I recently learned of an educational program sponsored by APL Ltd., a global container operator, along with its sister company APL Logistics, that brings the world of packaging and logistics into the classroom. First and foremost, the program is fun. It teaches kids geography, global trade, and what transportation and logistics are all about. Someone has to tell the kids. They’re not learning this stuff from their parents at home. And, shocking as it might be, now there are even television ads that show warehouses and pallets of goods!
The Boomerang Box program illustrates the way raw material and goods move from one continent to another through international trade. Based on a traveling 40-foot cargo container (the “Boomerang Box”), the program includes a popular Web site (apl.com/boomerangbox) where teachers and school children can track the container’s movements around the world and learn about numerous aspects of international trade, logistics and transportation. Last year, APL also launched a mobile classroom in a 20-foot container called Boomerang Box Junior.

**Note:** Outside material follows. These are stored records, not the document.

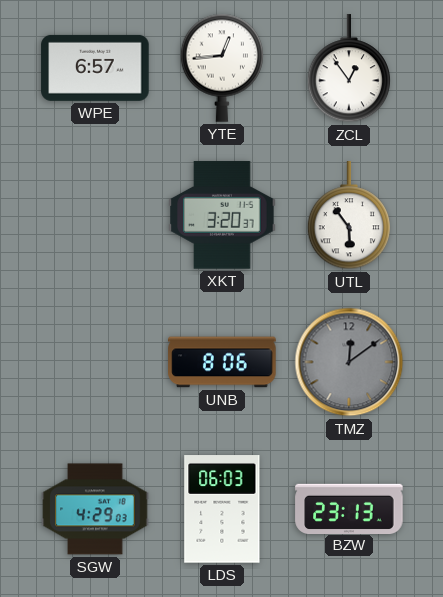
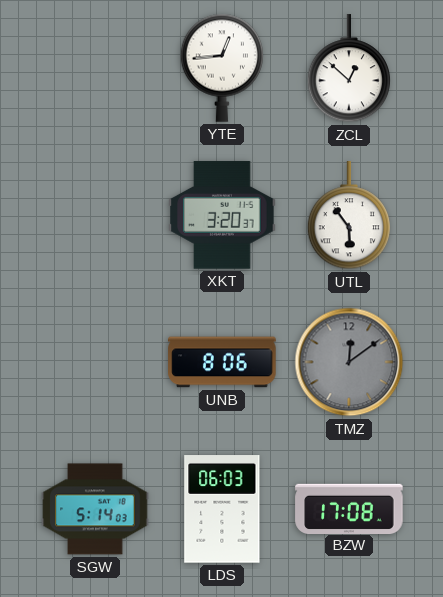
WPE: 6:57 -> none
ZCL: 12:54 -> 12:52
SGW: 4:29 -> 5:14
BZW: 23:13 -> 17:08
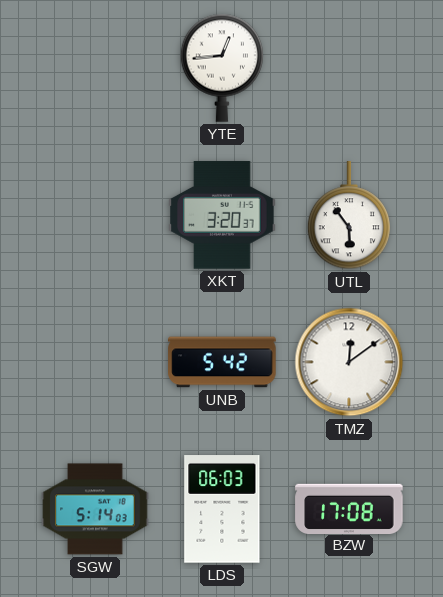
ZCL: 12:52 -> none
UNB: 8:06 -> 5:42
TMZ dial: grey -> white
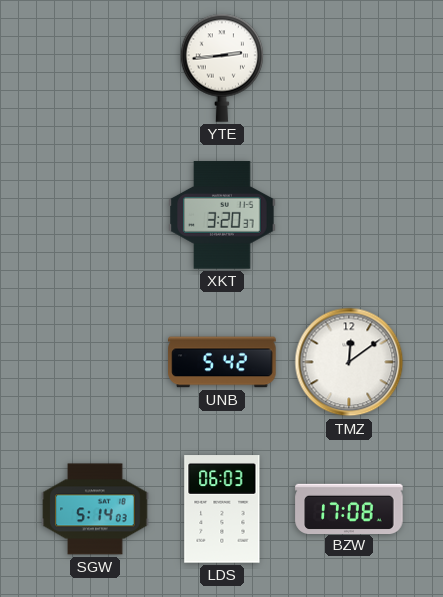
YTE: 12:44 -> 2:44
UTL: 5:54 -> none
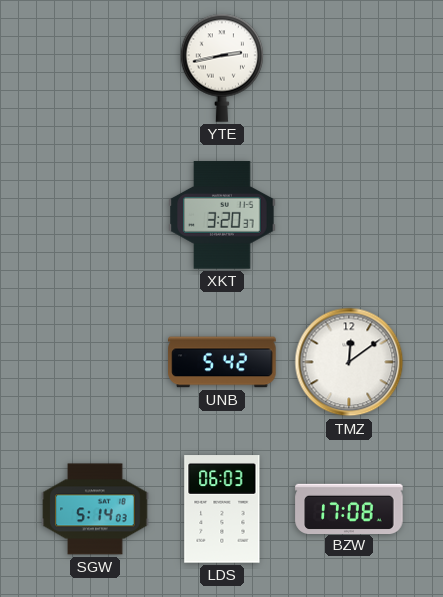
YTE: 2:44 -> 2:43
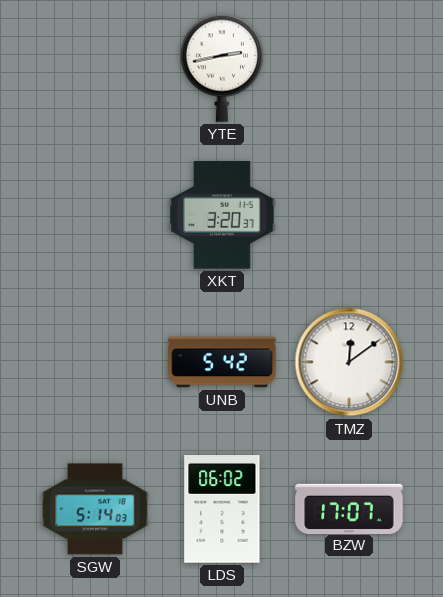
LDS: 06:03 -> 06:02
BZW: 17:08 -> 17:07
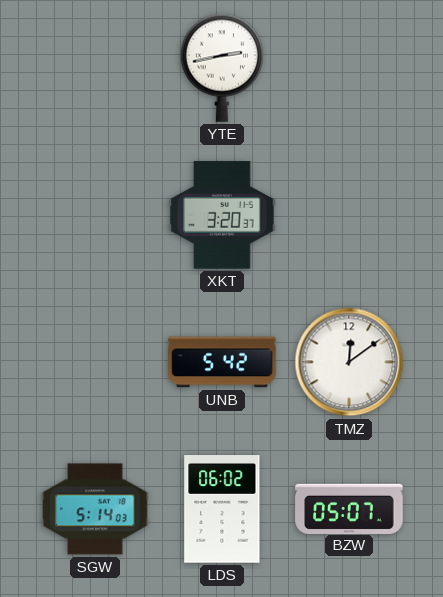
BZW: 17:07 -> 05:07
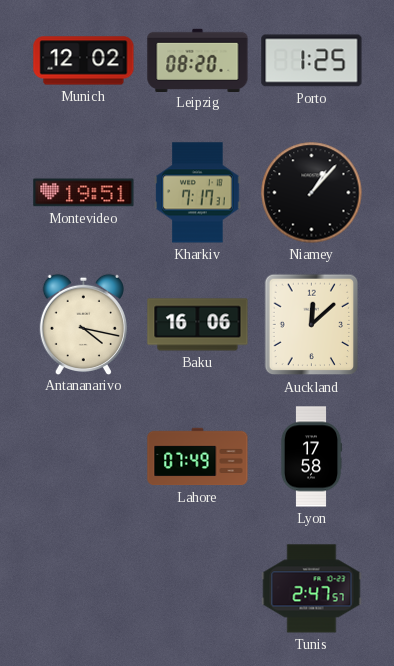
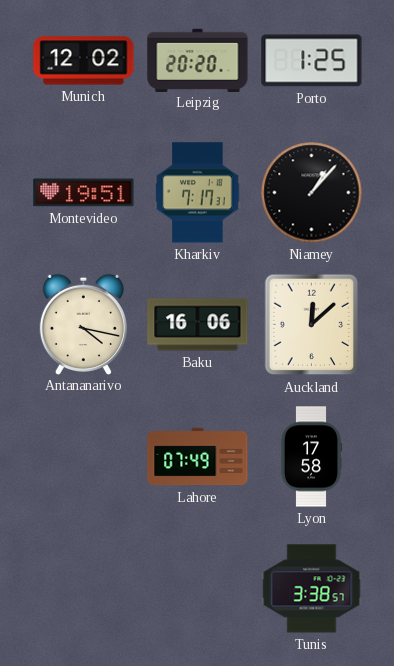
Leipzig: 08:20 -> 20:20
Tunis: 2:47 -> 3:38
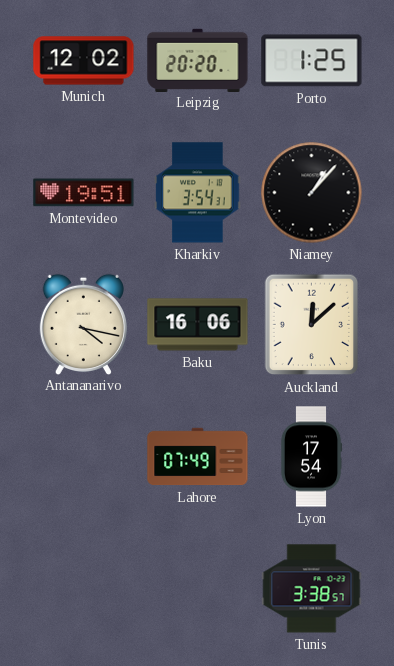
Kharkiv: 7:17 -> 3:54
Lyon: 17:58 -> 17:54
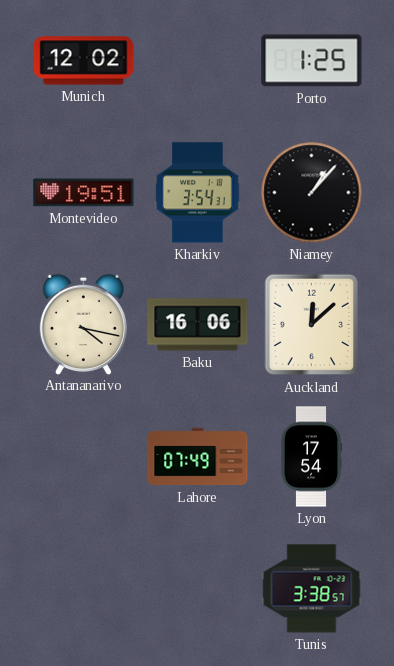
Leipzig: 20:20 -> none
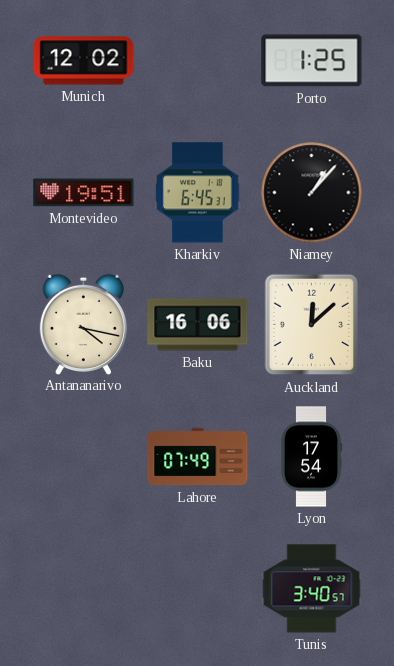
Kharkiv: 3:54 -> 6:45
Tunis: 3:38 -> 3:40
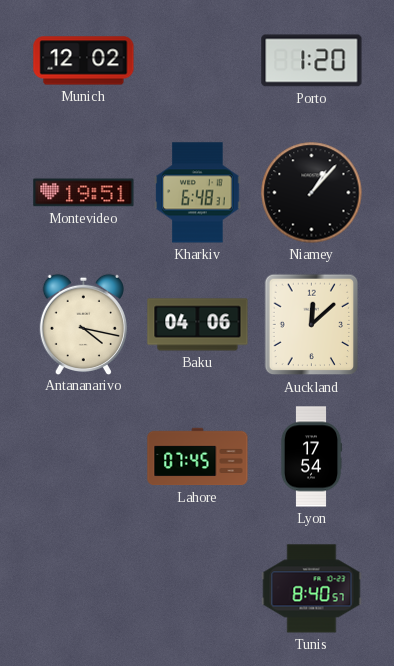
Porto: 1:25 -> 1:20
Kharkiv: 6:45 -> 6:48
Baku: 16:06 -> 04:06
Lahore: 07:49 -> 07:45
Tunis: 3:40 -> 8:40
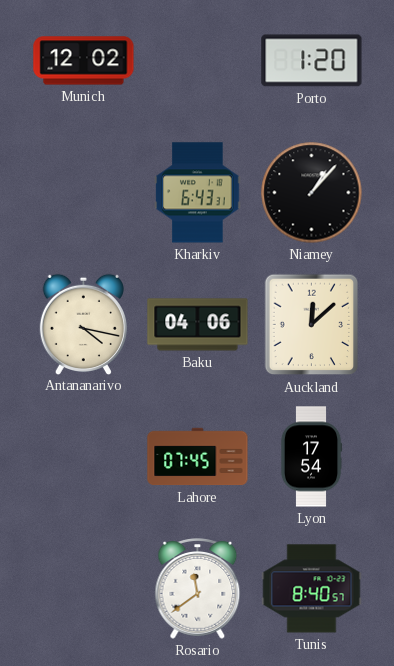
Montevideo: 19:51 -> none
Kharkiv: 6:48 -> 6:43
Rosario: none -> 11:39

“We’re delighted that the educational outreach represented by the Boomerang Box has received such high recognition,” says Ed Aldridge, APL’s president for the Americas. “International trade is breaking down barriers and fundamentally changing the world. We think it’s vital that school kids understand the role that trade plays in their lives.”

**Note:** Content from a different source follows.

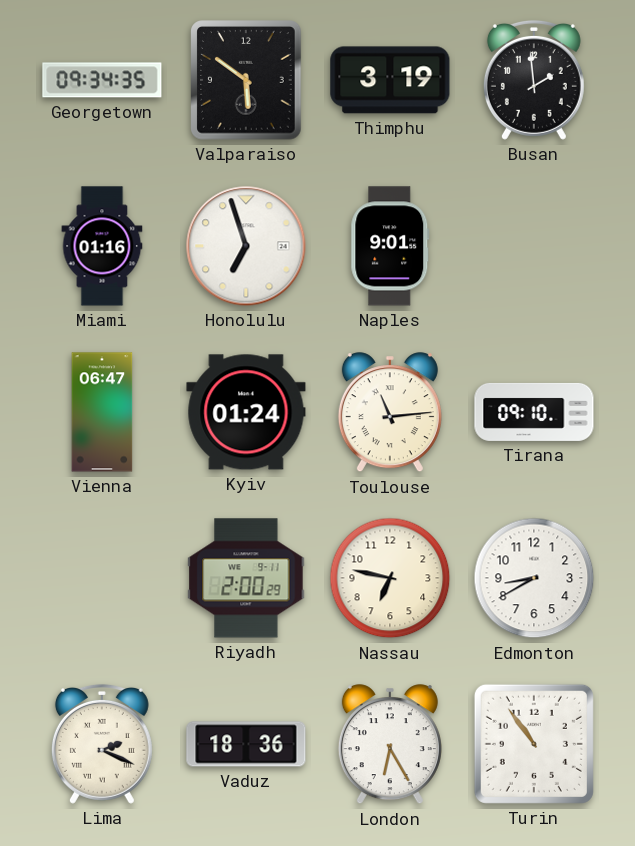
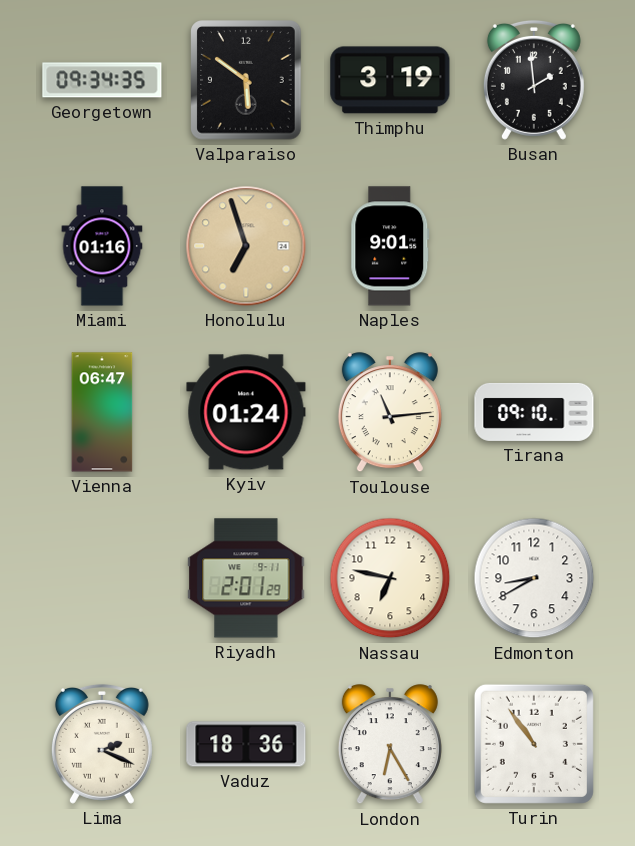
Honolulu dial: white -> champagne
Riyadh: 2:00 -> 2:01
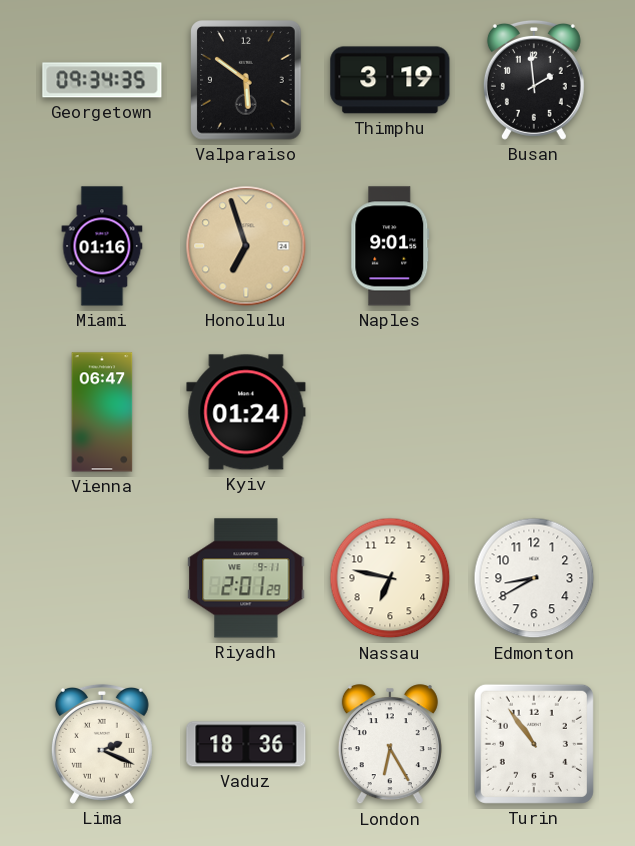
Toulouse: 11:14 -> none
Tirana: 09:10 -> none
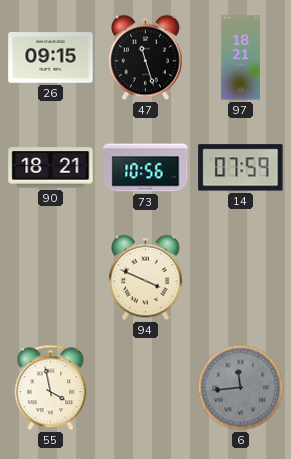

The program’s effective and easy-to-use curriculum is packaged in three levels for students from kindergarten through 12th grade. The program is currently in use at more than 200 schools worldwide, and the Web site averages 1,000 hits per month. APL has received e-mail communications about the Boomerang Box from teachers and students worldwide.
Among the many cargoes carried in the Boomerang Box have been grain shipped for CARE from the U.S. to India; a decorative pavilion transported from Chongquing, China, for the Seattle, Washington, Chinese Garden; and computer monitors sent from Korea to Hamburg, Germany.
The Boomerang Box program was begun four years ago by APL in partnership with the Port of Seattle.
Another worthy educational effort, focused at a higher level, is the work being done by the Packaging Education Forum (PEF). The organization has for the past 40 years or so (its predecessor was the Packaging Education Foundation) created a bridge between university graduates with technical, marketing and management education in packaging, and the business community.
The corporate-membership organization has provided millions of dollars to 24 universities for activities ranging from research projects to establishment of academic programs providing degrees or majors in packaging technology.
PEF brings together packaging industry leaders who discuss industry and technical trends and needs. This year, at Pack Expo Las Vegas, September 9-12, PEF will induct four career packaging professionals into the Packaging Hall of Fame during its annual awards ceremony. This year’s inductees are Dr. Melvin Druin, retired vice president of packaging, Campbell Soup Company; Lloyd Ferguson, president, Summit Publishing Company; Ted Marquis Sr., founder and president, MARQ Packaging Systems Inc.; and Yoshikane Mito, director and chairman of the Japan Packaging Institute.
“These individuals are packaging professionals who spent their careers inventing and refining the packaging material, containers, machinery and components that affect every consumer on this planet,” says Ben Miyares, president, PEF.
Who says work has to be all work? Just more proof that packaging can be fun and personally rewarding — as well as profitable.